TEXT SHOWN -

- Opening Delimiter -

Agent and CLI Workflow¶
DyMAD has two user-facing ways to run the same maintained training and evaluation workflow:
The DyMAD agent interface is conversational. It translates user requests into structured MCP (Model Context Protocol) calls, compiles the request against the registry, launches training, and reports artifacts.
The
dymadpackage CLI (Command Line Interface) is file-based. It accepts a YAML config, writes a run manifest, and makes the run easy to audit, rerun, or share.
Both paths use the same registry, compiler, executor, artifact store, and checkpoint boundary. The agent is usually the fastest way to explore; the CLI is the stable way to preserve and rerun the result. What the agent explored can be exported to an equivalent CLI config, for subsequent auditing, edits, and reruns.
Start With A Dataset¶
Download the sample linear time-invariant dataset:
lti.npz.

- Closing Delimiter -

EXPLORE THE MATERIAL -
- A) According to the DyMAD workflow page, what can the results explored with the agent be exported to?
- B) Copy all of the Persian lines in the records below word for word, and leave out the picture.

DATA RECORDS -
- Opening Delimiter -

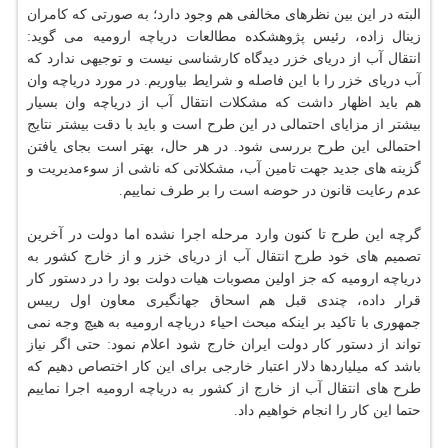
البته در این بین نظرهای مخالفی هم وجود دارد؛ به صورتی كه كامران
زینال زاده، رئیس پژوهشكده مطالعات دریاچه ارومیه می گوید:
انتقال آب از دریای خزر دیدگاه كارشناسی نیست و توجیهی ندارد كه
آب دریای خزر را با این فاصله و شرایط بیاوریم. در مورد دریاچه وان
هم باید اظهار داشت كه مشكلات انتقال آب از دریاچه وان بسیار
بیشتر از مزایای احتمالی در این طرح است و باید با دقت بیشتر نتایج
احتمالی این طرح بررسی شود. در هر حال، بهتر است بجای یافتن
گزینه های جدید جهت تامین آب، مشكلاتی كه ناشی از سوءمدیریت و
عدم رعایت قانون در حوضه است را بر طرف نماییم.
گرچه این طرح تا كنون وارد مرحله اجرا نشده اما دولت در آخرین
تصمیم های خود طرح انتقال آب از دریای خزر و از خارج كشور به
دریاچه ارومیه كه جز اولین مصوبات هیات دولت بود را در دستور كار
قرار داده، چندی قبل هم اسحاق جهانگیری معاون اول رییس
جمهوری با تاكید بر اینكه مبحث احیاء دریاچه ارومیه به هیچ وجه نمی
تواند از دستور كار دولت ایران خارج شود اعلام نمود: حتی اگر نیاز
باشد كه میلیاردها دلار اعتبار خارجی برای این كار اختصاص دهیم كه
طرح های انتقال آب از خارج از كشور به دریاچه ارومیه اجرا نماییم
حتما این كار را انجام خواهیم داد.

- Closing Delimiter -

ANSWER SET -
- A) An equivalent CLI config.

- B)
البته در این بین نظرهای مخالفی هم وجود دارد؛ به صورتی كه كامران
زینال زاده، رئیس پژوهشكده مطالعات دریاچه ارومیه می گوید:
انتقال آب از دریای خزر دیدگاه كارشناسی نیست و توجیهی ندارد كه
آب دریای خزر را با این فاصله و شرایط بیاوریم. در مورد دریاچه وان
هم باید اظهار داشت كه مشكلات انتقال آب از دریاچه وان بسیار
بیشتر از مزایای احتمالی در این طرح است و باید با دقت بیشتر نتایج
احتمالی این طرح بررسی شود. در هر حال، بهتر است بجای یافتن
گزینه های جدید جهت تامین آب، مشكلاتی كه ناشی از سوءمدیریت و
عدم رعایت قانون در حوضه است را بر طرف نماییم.
گرچه این طرح تا كنون وارد مرحله اجرا نشده اما دولت در آخرین
تصمیم های خود طرح انتقال آب از دریای خزر و از خارج كشور به
دریاچه ارومیه كه جز اولین مصوبات هیات دولت بود را در دستور كار
قرار داده، چندی قبل هم اسحاق جهانگیری معاون اول رییس
جمهوری با تاكید بر اینكه مبحث احیاء دریاچه ارومیه به هیچ وجه نمی
تواند از دستور كار دولت ایران خارج شود اعلام نمود: حتی اگر نیاز
باشد كه میلیاردها دلار اعتبار خارجی برای این كار اختصاص دهیم كه
طرح های انتقال آب از خارج از كشور به دریاچه ارومیه اجرا نماییم
حتما این كار را انجام خواهیم داد.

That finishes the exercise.